Good money after bad

Miller and Barnes spent millions failing to build a statewide student database. Now, Sonny’s giving it a try.

Let’s say the person you hired a few years back to run your business decided he was the perfect guy to develop a new computer system. Then, millions of dollars later, he found it was harder than it looked and had to abandon it.

Then, a new manager spent nearly as much money on a different system. But nobody seemed to like that one either.

Would you be enthusiastic when the next manager promised to achieve exactly what the last manager had promised?

Probably not. Now, you know how technology experts at school systems across the state of Georgia feel.

Under then-Gov. Zell Miller, the state Education Department spent tens of millions on a statewide student information system intended to track data like test scores and attendance, as well as employee and financial information. Most of Georgia’s 180 school systems use technology that can’t communicate with other districts, so the idea was a good one. The result wasn’t.

Officials gave up after just 18 months of cost overruns and failed trials. Nobody even seems to know precisely how much the effort cost, but estimates run as high as $85 million.

Next up: Gov. Roy Barnes allocated $50 million in 2000 for his own student information system, set for completion this summer. Barnes gave the project to the State Data and Research Center, an agency he created partly for that purpose.

The project came to a halt Jan. 31, when the man who defeated Barnes, Sonny Perdue, dissolved the center by executive order. Kathy Cox, the state school superintendent elected along with Perdue, says the center’s half-completed system was unruly.

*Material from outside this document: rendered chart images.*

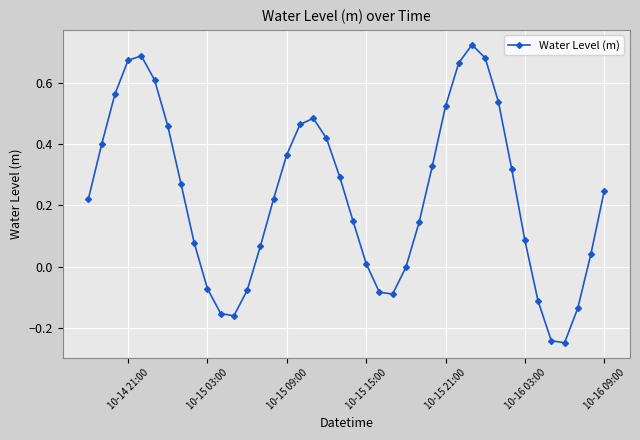

What is the sum of all values?

9.4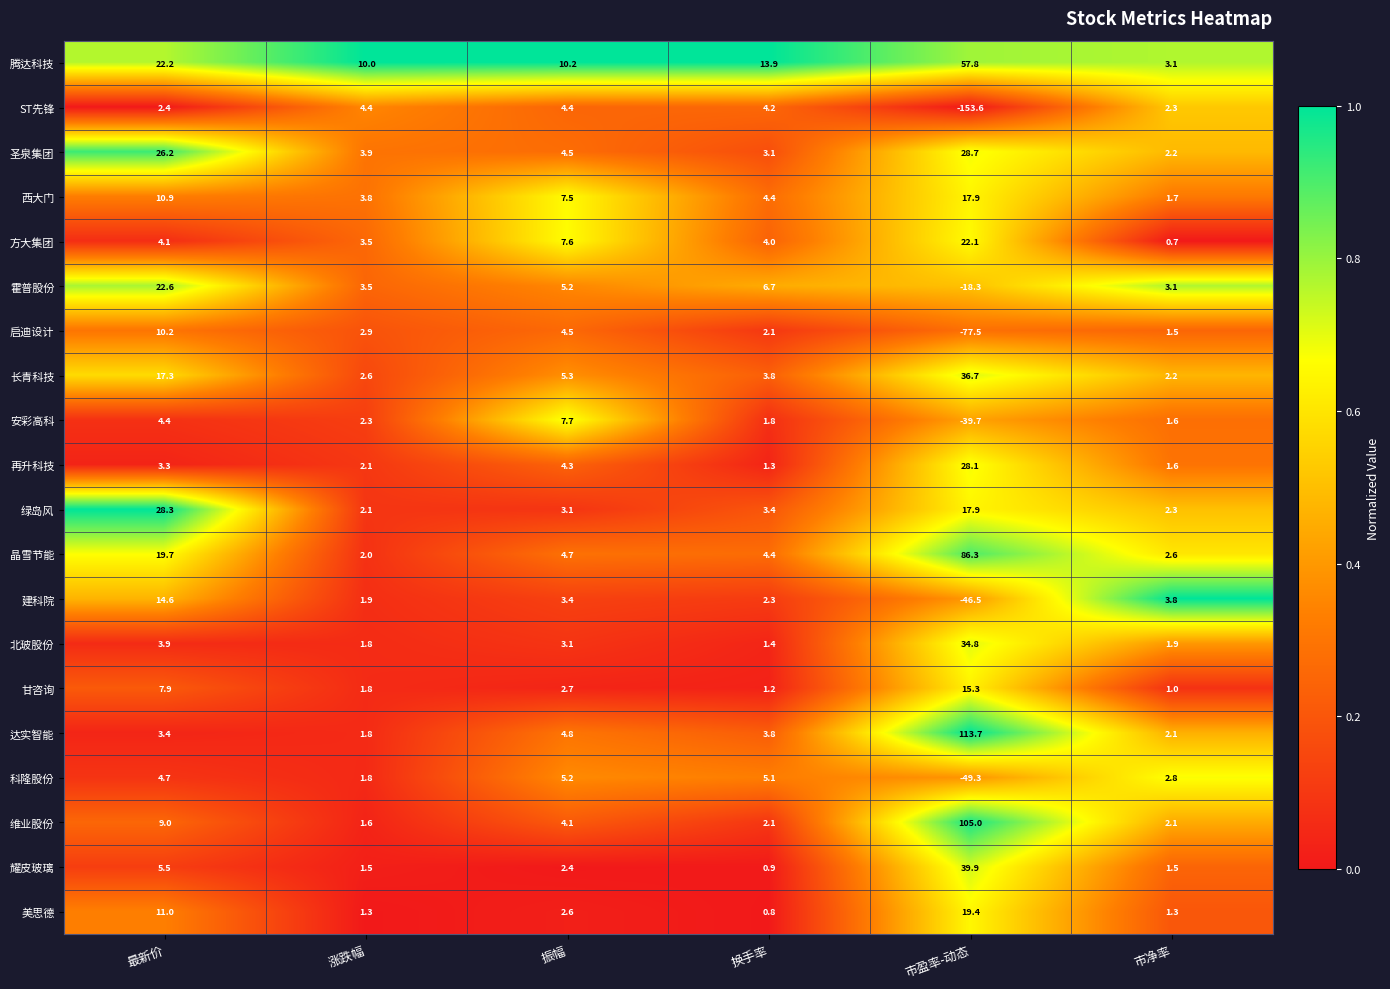

Rank the series by their maximum value, from lowest to highest.

ST先锋, 科隆股份, 安彩高科, 启迪设计, 建科院, 甘咨询, 西大门, 美思德, 方大集团, 霍普股份, 再升科技, 绿岛风, 圣泉集团, 北玻股份, 长青科技, 耀皮玻璃, 腾达科技, 晶雪节能, 维业股份, 达实智能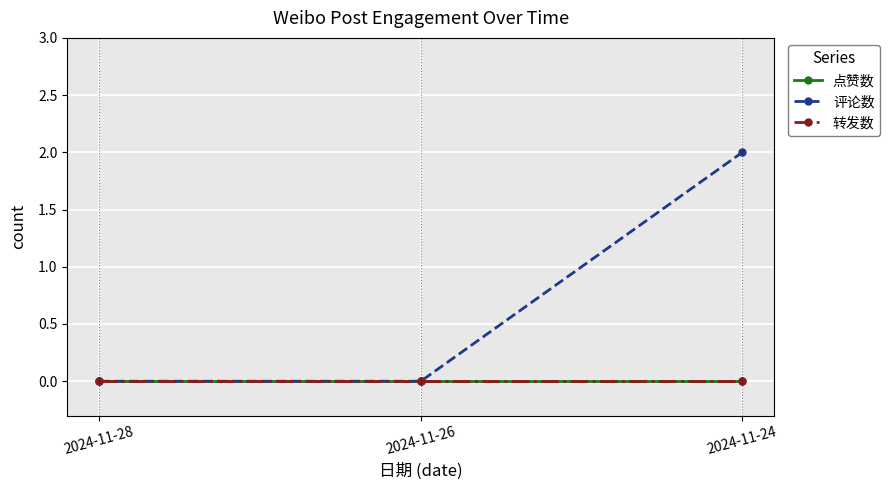

Is this an area chart (filled region under the line)?

No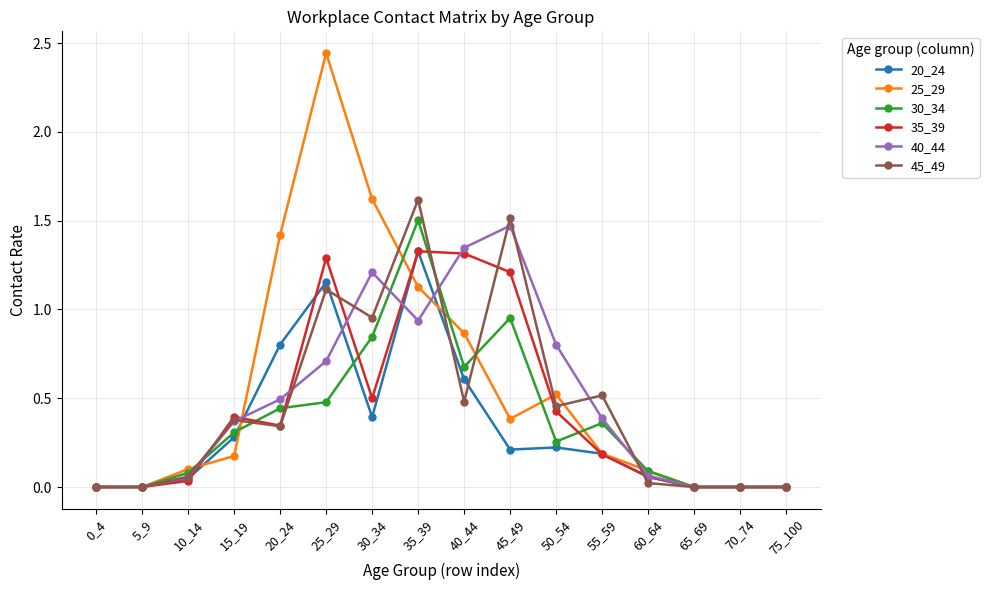

Between 25_29 and 65_69, which series saw the biggest shift?

25_29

Now, it’s up to Bill Gambill, Cox’s newly appointed deputy superintendent of technology, to get the job done. Cox hopes to have the system up and running by September 2004.

But many of the state’s school system techies are skeptical. Bailey Mitchell, Forsyth County’s school technology director, says it may just be time for the state to admit that technology isn’t its strong suit.

“We’ve just never had a successful run at the Department of Education collecting data. Ever,” says Mitchell, who’s been active in a statewide group of technology managers who witnessed Georgia’s previously botched plans.

He calls Barnes’ system “utopian” in scope. Schools would’ve been required to collect about 1,800 pieces of information on each student. No blank fields were allowed, even if the data didn’t exist.

The massive school databases would have been transmitted to the Education Department. Mitchell claims such data would have overwhelmed an agency, which already can’t handle all the information it requires from local school districts.

“We’re only sending the information we think they want,” he says. “We’re not really sure what they want, but since they don’t use it anyway, we don’t stir that pot.”

That’ll be harder to get away with next fall when the federal No Child Left Behind Act requires schools to demonstrate each student’s progress. Inaccurate reports could cost schools federal funding.

Mitchell would like to see a private company with experience gathering data — and actually using it to improve education — take over the creation of a statewide system.

Cox doesn’t think that’s necessary.

She plans to appoint an advisory committee in April to help develop a system that works for local schools, the state and the federal government. The committee’s first priority will be to address the state’s own ambiguous reporting rules.

Cox is critical of Barnes’ effort, but at least he set aside some money. Of the $50 million Barnes allocated for the project, there’s an estimated $15 million left. And most of the money paid for updated technology and new software that school districts can still use.

Mitchell likes Cox’s spirit, but he still thinks the state should throw in the towel.

“I don’t want to sound like I’m dissing Kathy Cox because I’m not,” says Mitchell. “But if I was in a room with her, I would say privatize it.”